Your child needs to find their voice for a lot of reasons, but how about these for starters?
- To speak up against bullies
- To confront the coach or teacher with questions (i.e. fight their own battle)
- To express their feelings when faced with an uncomfortable situation
- To speak up against an adult who tries to do something wrong to your child.
Finding your voice has nothing to do with whether your child is an introvert or extrovert. It simply means that your child has the confidence to express their thoughts and feelings, even when going against the grain of others.

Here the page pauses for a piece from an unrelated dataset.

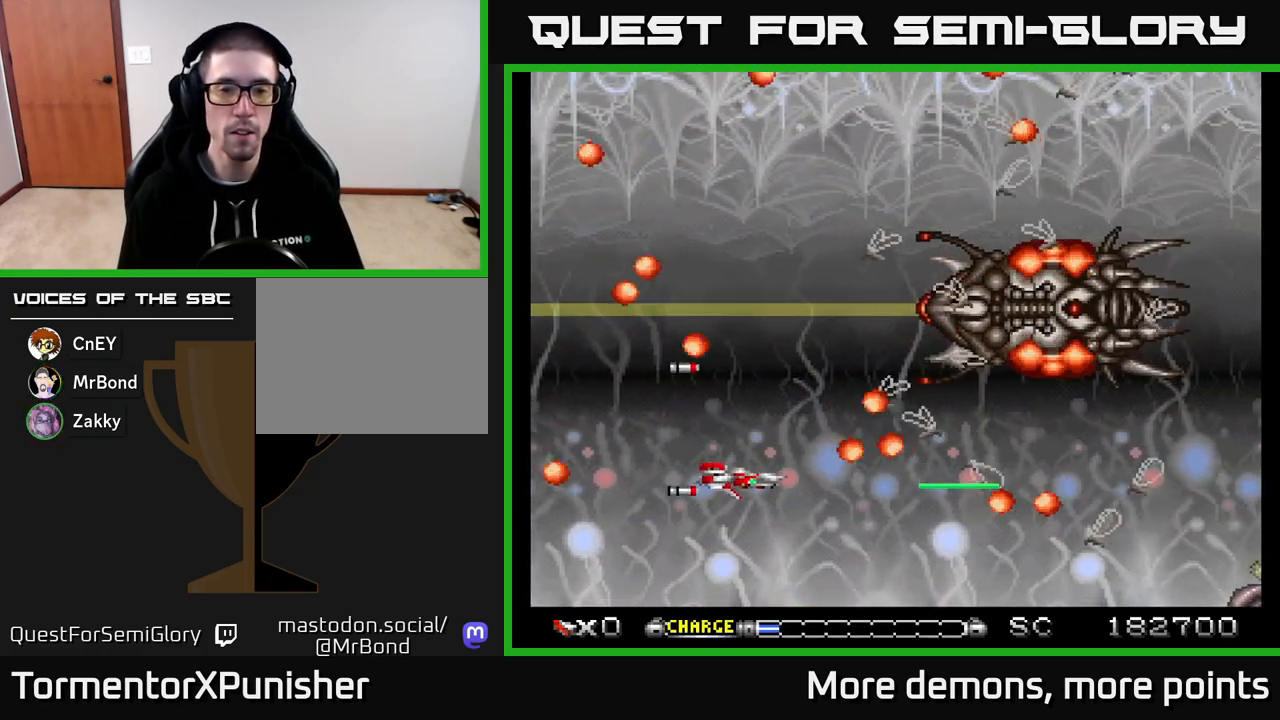
{"buttons": ["A"], "right_stick": "center", "events": [[117, "DPAD_DOWN", "down"], [133, "DPAD_LEFT", "down"], [300, "DPAD_LEFT", "up"], [383, "DPAD_DOWN", "up"]]}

One way to help your child do that is to ask them open-ended questions:
What do you feel about ______?
What are you thinking about ______?
What did you not like about _______?
What was your favorite part of ______?
And then after your child has answered, refrain from judging or even making a commentary on what they said. That response will eventually cause them to shut down their voice.
Your goal should be to create an environment at home where your child feels it is safe to express thoughts, emotions and opinions that are said respectfully, of course. It’s okay to disagree with each other, but again, do it in a respectful way. “I’m sorry you feel that way” or “I don’t see it that way; here’s my take.”
Once your child feels they can talk without you critiquing everything, they will begin to gain confidence in their own words and in their own voice.